What we call science today is merely a haphazard collection of disconnected scraps of knowledge, most of them useless, and many of which, instead of giving absolute truth provide the most bizarre delusions, presented as truth one day and refuted the next.”

Ferguson even offers us a Kuhnian sociological and psychological account of science when she tells us that in science

individual preference, cultural conditions, religious and anti-religious belief, political and economic interests, our value system, the spirit-of-the-time, the current fads of science”

also need to be acknowledged or taken into account. Ferguson pursues this theme later when she discusses the academic milieu of science. She comments on the phrase the “tyranny of old men” and warns of those on

university committees, government committees, grant committees, editorial boards, and corporate boards, who determine whose theories and proposals are taken seriously, whose paper gets published, whose theory is tested”.

In his book (not quoted by Ferguson), The Trouble With Physics, the physicist Lee Smolin roughly concurs with Ferguson when he says that

[p]eople with impressive technical skills and no ideas are chosen over people with ideas of their own partly because there is simply no way to rank young people who think for themselves. The system is set up not just to do normal science but to ensure that normal science is what is done... I've heard many colleague say they are on what is a trendy in order to get tenure, after which they will do what they really want.”

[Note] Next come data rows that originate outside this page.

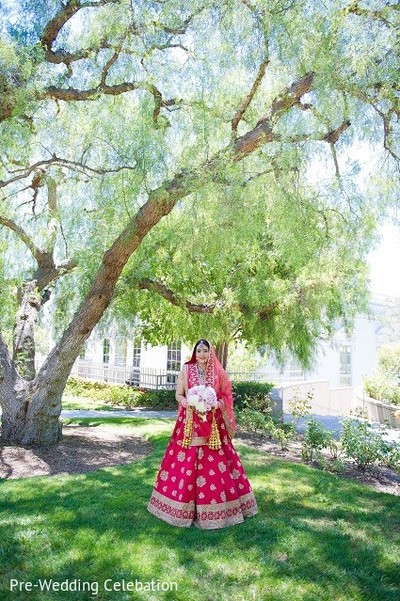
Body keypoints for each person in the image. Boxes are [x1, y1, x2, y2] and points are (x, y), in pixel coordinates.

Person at [147, 339, 258, 529]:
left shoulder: (218, 372)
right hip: (190, 422)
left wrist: (216, 404)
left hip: (213, 425)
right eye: (199, 350)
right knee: (185, 463)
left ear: (210, 352)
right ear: (194, 352)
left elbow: (225, 395)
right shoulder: (186, 369)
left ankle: (219, 510)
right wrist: (187, 403)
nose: (202, 354)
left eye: (205, 350)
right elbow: (178, 394)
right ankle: (180, 508)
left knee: (216, 463)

However, as with Ferguson's words on science's transitional nature, scientists should also be happy with this acknowledgement of psychological and sociological factors within science. The problem is that many scientists most certainly aren't happy with it! They speak of “Kuhnian relativism” or “mob psychology”. Yet they should also realise that such negative quirks and political biases are – at least in principle – usually ironed out. That's primarily because, as Bertrand Russell put it, science is essentially a communal activity which has a “community spirit”. Thus, even though these negative things occur, on the whole they won't reign supreme in the world of science. This is Russell (not quoted by Ferguson) in full:

A body of individually probable opinions, if they are mutually coherent, become more probable than any one of them would be individually. It is in this way that many scientific hypotheses acquire their probability. They first fit into a coherent system of probable opinions, and thus become more probable than they would be in isolation.”

But Ferguson is sceptical here too. She asks us two questions:

i) “Will science, as an instrument for learning about reality, prove strong enough to overcome all the glitches and stumbling blocks, the fads and false leads, the good but mistaken intentions, the arrogance and the assumptions, the din of many voices urging us down one path or another?"

ii) "Is it correct to believe that eventually the truth will out?”

So of course what Russell says happens in science isn't always foolproof. Then again, it's far better than nothing. Nonetheless, Ferguson's philosophical questions about both science and the practice of science are, as ever, very powerful.